Extracted page text data
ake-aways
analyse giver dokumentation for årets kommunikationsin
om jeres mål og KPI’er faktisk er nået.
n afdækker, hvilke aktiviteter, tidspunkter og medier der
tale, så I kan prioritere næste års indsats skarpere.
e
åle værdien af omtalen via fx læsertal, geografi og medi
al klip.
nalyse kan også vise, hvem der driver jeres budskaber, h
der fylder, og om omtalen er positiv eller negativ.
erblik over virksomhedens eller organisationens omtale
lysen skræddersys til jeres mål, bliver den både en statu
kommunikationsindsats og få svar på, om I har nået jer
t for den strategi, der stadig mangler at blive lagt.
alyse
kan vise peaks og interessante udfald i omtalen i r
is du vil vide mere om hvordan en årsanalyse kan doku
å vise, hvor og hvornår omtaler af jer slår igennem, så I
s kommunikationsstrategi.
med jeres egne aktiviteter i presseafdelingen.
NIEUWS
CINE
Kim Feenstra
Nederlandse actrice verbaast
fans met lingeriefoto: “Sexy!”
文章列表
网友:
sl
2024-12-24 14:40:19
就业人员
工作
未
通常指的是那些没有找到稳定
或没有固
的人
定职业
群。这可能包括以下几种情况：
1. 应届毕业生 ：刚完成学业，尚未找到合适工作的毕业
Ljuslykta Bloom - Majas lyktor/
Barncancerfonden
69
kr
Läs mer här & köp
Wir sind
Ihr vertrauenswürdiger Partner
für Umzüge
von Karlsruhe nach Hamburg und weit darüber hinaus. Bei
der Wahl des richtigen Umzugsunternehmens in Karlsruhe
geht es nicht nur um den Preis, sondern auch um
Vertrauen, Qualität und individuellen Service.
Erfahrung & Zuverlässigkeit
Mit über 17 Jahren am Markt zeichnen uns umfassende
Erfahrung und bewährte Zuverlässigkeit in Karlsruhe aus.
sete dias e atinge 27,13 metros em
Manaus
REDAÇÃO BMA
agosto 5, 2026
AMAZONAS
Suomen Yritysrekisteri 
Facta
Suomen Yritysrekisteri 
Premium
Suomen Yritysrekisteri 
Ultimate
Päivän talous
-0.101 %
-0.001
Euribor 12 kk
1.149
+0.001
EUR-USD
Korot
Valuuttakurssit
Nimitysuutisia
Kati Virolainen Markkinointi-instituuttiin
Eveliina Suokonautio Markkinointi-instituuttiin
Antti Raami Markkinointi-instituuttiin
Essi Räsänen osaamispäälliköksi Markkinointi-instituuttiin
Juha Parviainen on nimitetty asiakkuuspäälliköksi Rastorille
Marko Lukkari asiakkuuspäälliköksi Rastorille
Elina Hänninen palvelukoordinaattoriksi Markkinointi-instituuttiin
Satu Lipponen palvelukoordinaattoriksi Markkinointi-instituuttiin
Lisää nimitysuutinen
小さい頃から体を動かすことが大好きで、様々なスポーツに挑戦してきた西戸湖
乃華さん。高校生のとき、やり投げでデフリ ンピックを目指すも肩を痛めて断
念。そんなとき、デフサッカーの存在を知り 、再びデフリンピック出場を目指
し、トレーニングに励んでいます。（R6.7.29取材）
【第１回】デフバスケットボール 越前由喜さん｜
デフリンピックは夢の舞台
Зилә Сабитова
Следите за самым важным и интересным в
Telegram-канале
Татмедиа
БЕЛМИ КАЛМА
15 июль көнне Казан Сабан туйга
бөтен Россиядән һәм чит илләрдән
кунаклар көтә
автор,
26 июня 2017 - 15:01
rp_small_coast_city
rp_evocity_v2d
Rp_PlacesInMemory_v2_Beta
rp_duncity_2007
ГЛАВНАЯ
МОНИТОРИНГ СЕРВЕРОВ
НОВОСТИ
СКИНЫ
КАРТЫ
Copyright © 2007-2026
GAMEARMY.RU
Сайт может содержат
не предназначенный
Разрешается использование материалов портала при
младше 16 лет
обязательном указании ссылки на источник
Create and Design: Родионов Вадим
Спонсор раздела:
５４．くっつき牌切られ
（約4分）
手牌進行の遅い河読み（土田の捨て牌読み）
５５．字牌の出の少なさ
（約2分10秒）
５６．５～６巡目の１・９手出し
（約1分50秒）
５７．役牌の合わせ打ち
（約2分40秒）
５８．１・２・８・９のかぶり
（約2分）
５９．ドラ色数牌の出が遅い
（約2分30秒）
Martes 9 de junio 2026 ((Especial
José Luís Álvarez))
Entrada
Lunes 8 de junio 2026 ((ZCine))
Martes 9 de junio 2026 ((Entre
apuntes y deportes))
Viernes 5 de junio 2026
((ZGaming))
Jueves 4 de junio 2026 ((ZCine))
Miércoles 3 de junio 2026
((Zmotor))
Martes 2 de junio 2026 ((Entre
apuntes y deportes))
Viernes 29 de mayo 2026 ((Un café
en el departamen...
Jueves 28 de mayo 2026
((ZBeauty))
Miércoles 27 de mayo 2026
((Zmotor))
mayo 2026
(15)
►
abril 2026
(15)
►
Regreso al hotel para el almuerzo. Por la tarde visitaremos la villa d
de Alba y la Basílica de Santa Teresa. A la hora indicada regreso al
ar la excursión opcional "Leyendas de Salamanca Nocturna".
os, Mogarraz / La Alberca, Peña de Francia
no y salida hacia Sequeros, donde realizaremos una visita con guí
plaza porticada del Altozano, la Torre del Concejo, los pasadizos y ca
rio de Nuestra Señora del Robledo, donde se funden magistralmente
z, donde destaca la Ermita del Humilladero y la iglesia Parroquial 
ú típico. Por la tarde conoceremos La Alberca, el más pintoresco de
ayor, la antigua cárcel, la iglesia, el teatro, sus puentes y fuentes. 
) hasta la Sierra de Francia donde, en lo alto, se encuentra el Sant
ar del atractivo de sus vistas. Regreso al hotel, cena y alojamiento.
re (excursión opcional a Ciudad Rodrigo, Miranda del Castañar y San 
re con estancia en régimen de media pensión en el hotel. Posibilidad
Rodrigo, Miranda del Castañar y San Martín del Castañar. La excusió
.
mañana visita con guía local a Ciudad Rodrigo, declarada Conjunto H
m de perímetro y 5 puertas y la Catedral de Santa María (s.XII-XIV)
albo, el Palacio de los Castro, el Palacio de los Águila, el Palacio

* * *

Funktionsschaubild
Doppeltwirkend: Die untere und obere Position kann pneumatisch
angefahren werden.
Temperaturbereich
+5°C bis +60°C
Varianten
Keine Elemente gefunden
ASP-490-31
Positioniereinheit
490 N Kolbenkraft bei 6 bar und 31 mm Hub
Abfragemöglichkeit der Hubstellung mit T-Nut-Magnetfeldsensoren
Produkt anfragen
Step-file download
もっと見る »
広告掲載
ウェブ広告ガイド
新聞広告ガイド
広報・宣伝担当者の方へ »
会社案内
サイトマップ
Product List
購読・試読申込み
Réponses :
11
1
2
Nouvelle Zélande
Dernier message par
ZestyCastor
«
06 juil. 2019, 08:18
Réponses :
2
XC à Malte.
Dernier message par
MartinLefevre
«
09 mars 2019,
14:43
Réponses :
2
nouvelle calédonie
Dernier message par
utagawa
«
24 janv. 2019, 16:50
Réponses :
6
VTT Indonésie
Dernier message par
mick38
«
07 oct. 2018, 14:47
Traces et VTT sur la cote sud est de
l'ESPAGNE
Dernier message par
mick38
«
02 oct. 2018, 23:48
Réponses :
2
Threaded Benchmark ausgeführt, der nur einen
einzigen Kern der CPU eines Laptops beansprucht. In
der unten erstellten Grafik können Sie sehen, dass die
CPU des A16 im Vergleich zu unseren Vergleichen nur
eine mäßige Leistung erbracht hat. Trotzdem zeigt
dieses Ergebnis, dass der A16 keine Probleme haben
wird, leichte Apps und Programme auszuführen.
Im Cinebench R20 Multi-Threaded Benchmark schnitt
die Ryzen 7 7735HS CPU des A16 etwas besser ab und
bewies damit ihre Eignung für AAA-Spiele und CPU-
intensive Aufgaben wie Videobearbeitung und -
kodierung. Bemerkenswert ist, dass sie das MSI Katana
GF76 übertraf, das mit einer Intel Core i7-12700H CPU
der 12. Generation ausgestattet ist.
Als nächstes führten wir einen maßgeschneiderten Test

BRIEF =>
Among the lines above, find those with the word "Threaded". Copy them.

SOLUTION TO THIS PROBLEM =>
Threaded Benchmark ausgeführt, der nur einen
Im Cinebench R20 Multi-Threaded Benchmark schnitt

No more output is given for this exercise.